Я перевернул уже одеревенелое тело немца. После удара пули он еще с полминуты, может, и более жил, еще царапал землю, стремясь уползти за бугорок, но ему досталась убойная пуля. В обойме русской винтовки пять пуль (карабин — это укороченная, модернизированная винтовка), четыре из пяти пуль с окрашенными головками: черная — бронебойная, зеленая — трассирующая, красная — зажигательная, белая — не помню, от чего и зачем. Должно быть, разрывная. Пятый патрон — обыкновенный, ничем не окрашенный, на человека снаряженный. В бою мне было не до того, чтобы смотреть, какой патрон и на кого в патронник вгоняю. Выход на груди немца был тоже аккуратен — не разрывной, обыкновенной смертельной пулей сокрушил я врага. Но все же крови на мундире и под мундиром на груди было больше, чем на спине, вырван наружу клочок мундира, выдрана с мясом оловянная пуговица на клапане, вся измазанная загустелой кровью и болтавшаяся вроде раздавленной вишенки с косточкой внутри.
Немец был пожилой, с морщинистым худым лицом, обметанным реденькой, уже седеющей щетиной; глаза его, неплотно закрытые, застыло смотрели мимо меня, в какую-то недосягаемую высь, и весь он был уже там где-то, в недоступных мне далях, всем чужой, здесь ненужный , от всего свободный. Ни зла, ни ненависти, ни презрения, ни жалости во мне не было к поверженному врагу, сколько я ни старался в себе их возбудить.
И лишь: «Это я убил его! — остро протыкало усталое, равнодушное, привычное к мертвецам и смертям сознание. — Я убил фашиста. Убил врага. Он уже никого не убьет. Я убил. Я!..»

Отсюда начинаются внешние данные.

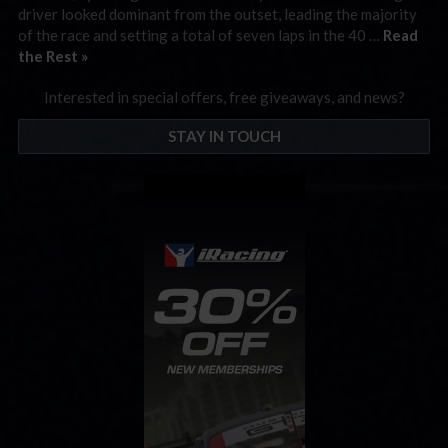
driver looked dominant from the outset, leading the majority
of the race and setting a total of seven laps in the 40 …
Read
the Rest »
Interested in special offers, free giveaways, and news?
STAY IN TOUCH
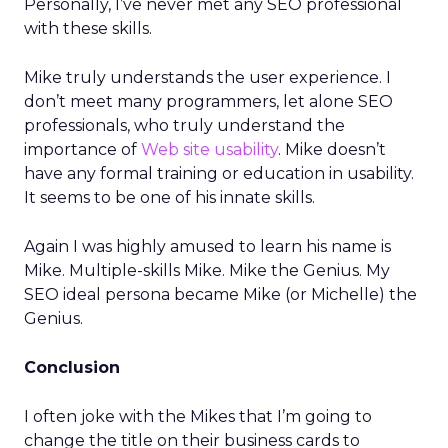
Personally, I’ve never met any SEO professional
with these skills.
Mike truly understands the user experience. I
don’t meet many programmers, let alone SEO
professionals, who truly understand the
importance of
Web site usability
. Mike doesn’t
have any formal training or education in usability.
It seems to be one of his innate skills.
Again I was highly amused to learn his name is
Mike. Multiple-skills Mike. Mike the Genius. My
SEO ideal persona became Mike (or Michelle) the
Genius.
Conclusion
I often joke with the Mikes that I’m going to
change the title on their business cards to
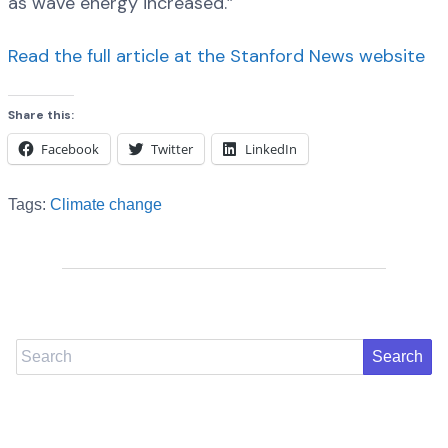
as wave energy increased.”
Read the full article at the Stanford News website
Share this:
Facebook
Twitter
LinkedIn
Tags:
Climate change
Search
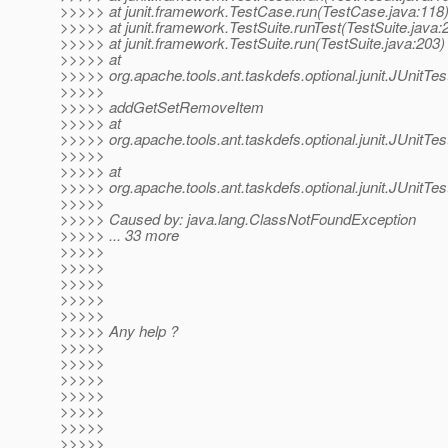
>>>>> at junit.framework.TestCase.run(TestCase.java:118
>>>>> at junit.framework.TestSuite.runTest(TestSuite.java:
>>>>> at junit.framework.TestSuite.run(TestSuite.java:203)
>>>>> at
>>>>> org.apache.tools.ant.taskdefs.optional.junit.JUnitTe
>>>>>
>>>>> addGetSetRemoveItem
>>>>> at
>>>>> org.apache.tools.ant.taskdefs.optional.junit.JUnitT
>>>>>
>>>>> at
>>>>> org.apache.tools.ant.taskdefs.optional.junit.JUnitT
>>>>>
>>>>> Caused by: java.lang.ClassNotFoundException
>>>>> ... 33 more
>>>>>
>>>>>
>>>>>
>>>>>
>>>>>
>>>>> Any help ?
>>>>>
>>>>>
>>>>>
>>>>>
>>>>>
>>>>>
>>>>>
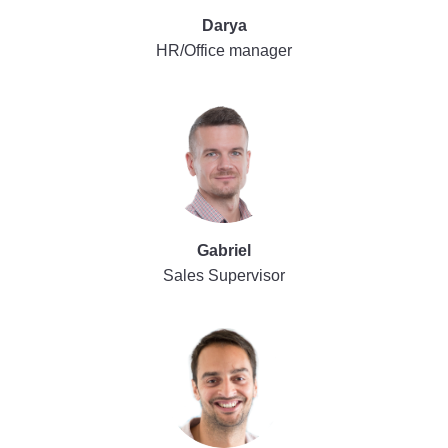
Darya
HR/Office manager
Gabriel
Sales Supervisor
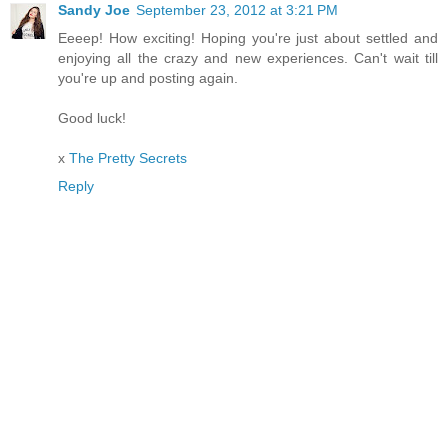
Sandy Joe
September 23, 2012 at 3:21 PM
Eeeep! How exciting! Hoping you're just about settled and
enjoying all the crazy and new experiences. Can't wait till
you're up and posting again.
Good luck!
x
The Pretty Secrets
Reply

Но ночью, после дежурства на телефоне, я вдруг заблажил, что-то страшное увидев во сне, вскочил, ударился башкой о низкий настил-перекрытие из сосновых сучков на своей щели. Попив из фляги воды, долго лежал в холодной осенней земле и не мог уснуть, телом ощущая, как, не глубоко мною зарытый в покинутом окопчике, обустраивается навечно в земле, чтобы со временем стать землею, убитый мною человек. Еще течет меж пальцев рук, в полураскрытые глаза и в рот мертвеца прах скудного рыхлого, прикарпатского крестьянского поля, осыпается комочками за голову, за шею, гасит последний свет в полусмеженных глазах, темно-синих от мгновенной сердечной боли, забивает в последнем крике разжатый рот, в котором не хватало многих зубов и ни золотые, ни железные не были вставлены взамен утраченных.